PROBLEM DESCRIPTION: Give back the whole listing verbatim, printing none of its pictures.

DATA SECTION:

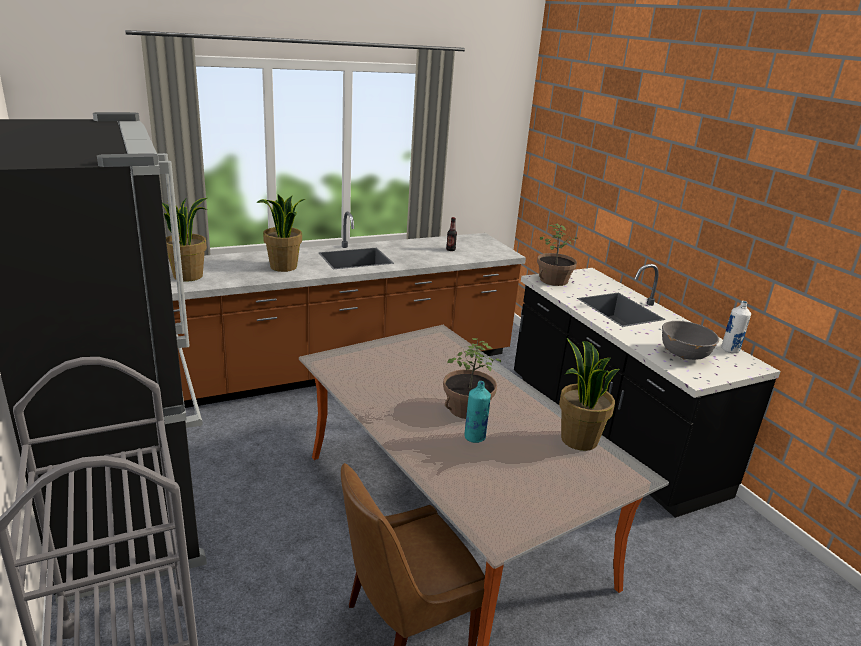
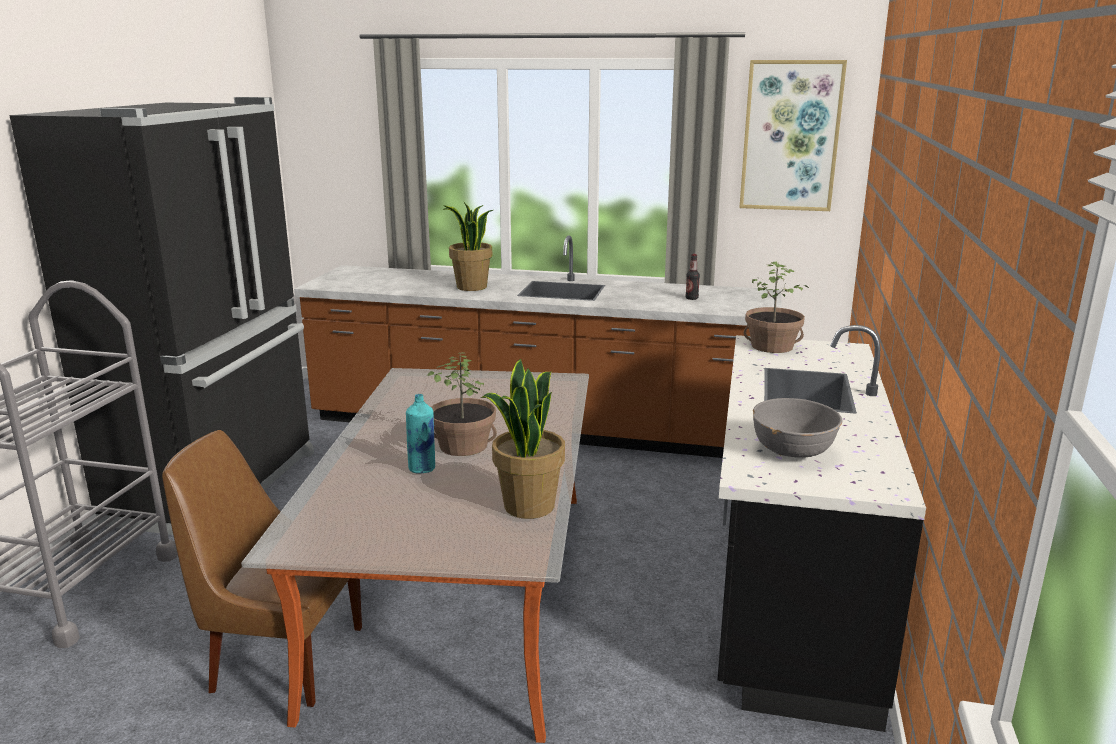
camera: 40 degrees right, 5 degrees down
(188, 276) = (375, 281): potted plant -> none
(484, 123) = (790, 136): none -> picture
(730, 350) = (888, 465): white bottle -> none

SOLUTION FOR THIS TASK:
camera: 40 degrees right, 5 degrees down
(188, 276) = (375, 281): potted plant -> none
(484, 123) = (790, 136): none -> picture
(730, 350) = (888, 465): white bottle -> none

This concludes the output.